On Wed, Nov 18, 2015 at 10:58:29AM -0800, Dan Williams wrote:
> On Wed, Nov 18, 2015 at 10:53 AM, Ross Zwisler
> <ross.zwisler@linux.intel.com> wrote:
> > On Wed, Nov 18, 2015 at 01:32:46PM -0500, Jeff Moyer wrote:
> >> Ross Zwisler <ross.zwisler@linux.intel.com> writes:
> >>
> >> > Yea, my first round of testing was broken, sorry about that.
> >> >
> >> > It looks like this test causes the PMD fault handler to be called repeatedly
> >> > over and over until you kill the userspace process.  This doesn't happen for
> >> > XFS because when using XFS this test doesn't hit PMD faults, only PTE faults.
> >>
> >> Hmm, I wonder why not?
> >
> > Well, whether or not you get PMDs is dependent on the block allocator for the
> > filesystem.  We ask the FS how much space is contiguous via get_blocks(), and
> > if it's less than PMD_SIZE (2 MiB) we fall back to the regular 4k page fault
> > path.   This code all lives in __dax_pmd_fault().  There are also a bunch of
> > other reasons why we'd fall back to 4k faults - the virtual address isn't 2
> > MiB aligned, etc.   It's actually pretty hard to get everything right so you
> > actually get PMD faults.
> >
> > Anyway, my guess is that we're failing to meet one of our criteria in XFS, so
> > we just always fall back to PTEs for this test.
> >
> >> Sounds like that will need investigating as well, right?
> >
> > Yep, on it.
> 
> XFS can do pmd faults just fine, you just need to use fiemap to find a
> 2MiB aligned physical offset.  See the ndctl pmd test I posted.
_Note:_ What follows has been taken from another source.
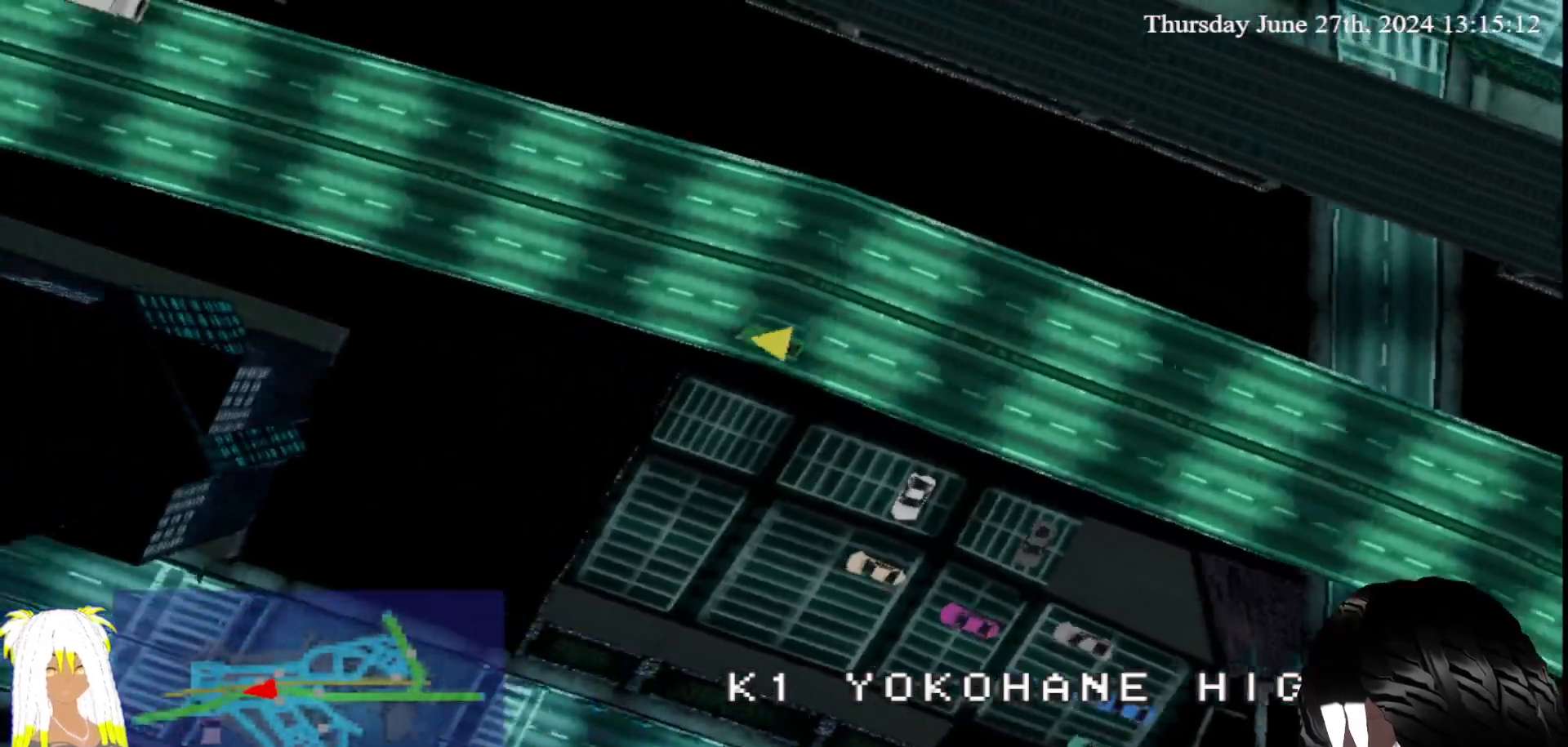
{"buttons": ["CROSS"], "left_stick": "left", "right_stick": "center", "events": [[483, "left_stick", "left"]]}
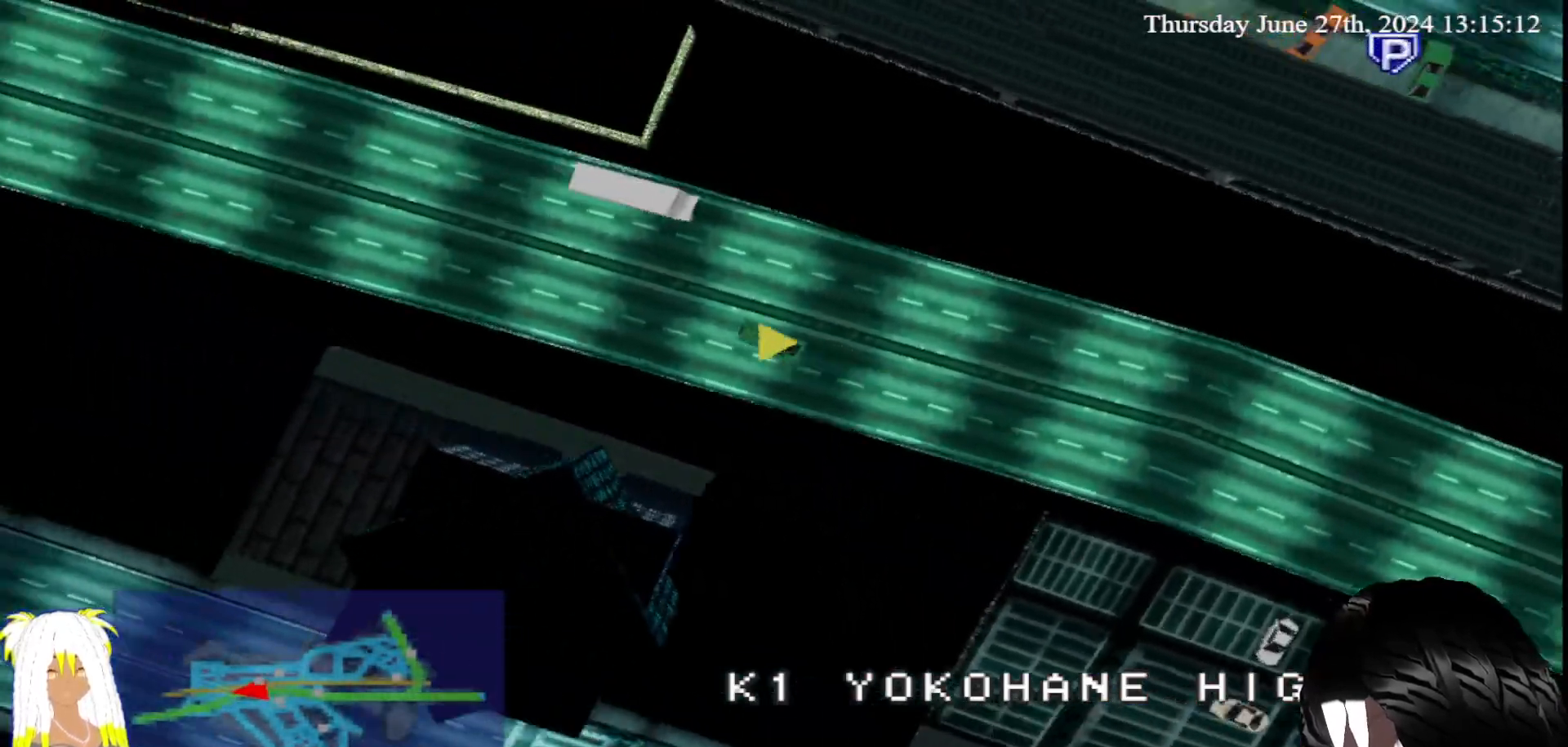
{"buttons": ["CROSS"], "left_stick": "center", "right_stick": "center", "events": [[83, "left_stick", "center"]]}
This comes under the topic of "XFS and Storage Alignment 101".
there's nothing new here and it's just like aligning your filesystem
to RAID5/6 geometries for optimal sequential IO patterns:

# mkfs.xfs -f -d su=2m,sw=1 /dev/pmem0
....
# mount /dev/pmem0 /mnt/xfs
# xfs_io -c "extsize 2m" /mnt/xfs

And now XFS will allocate strip unit (2MB) aligned extents of 2MB
in all files created in that filesystem. Now all you have to care
about is correctly aligning the base address of /dev/pmem0 to 2MB so
that all the stripe units (and hence file extent allocations) are
correctly aligned to the page tables.

Cheers,

Dave.
-- 
Dave Chinner
david@fromorbit.com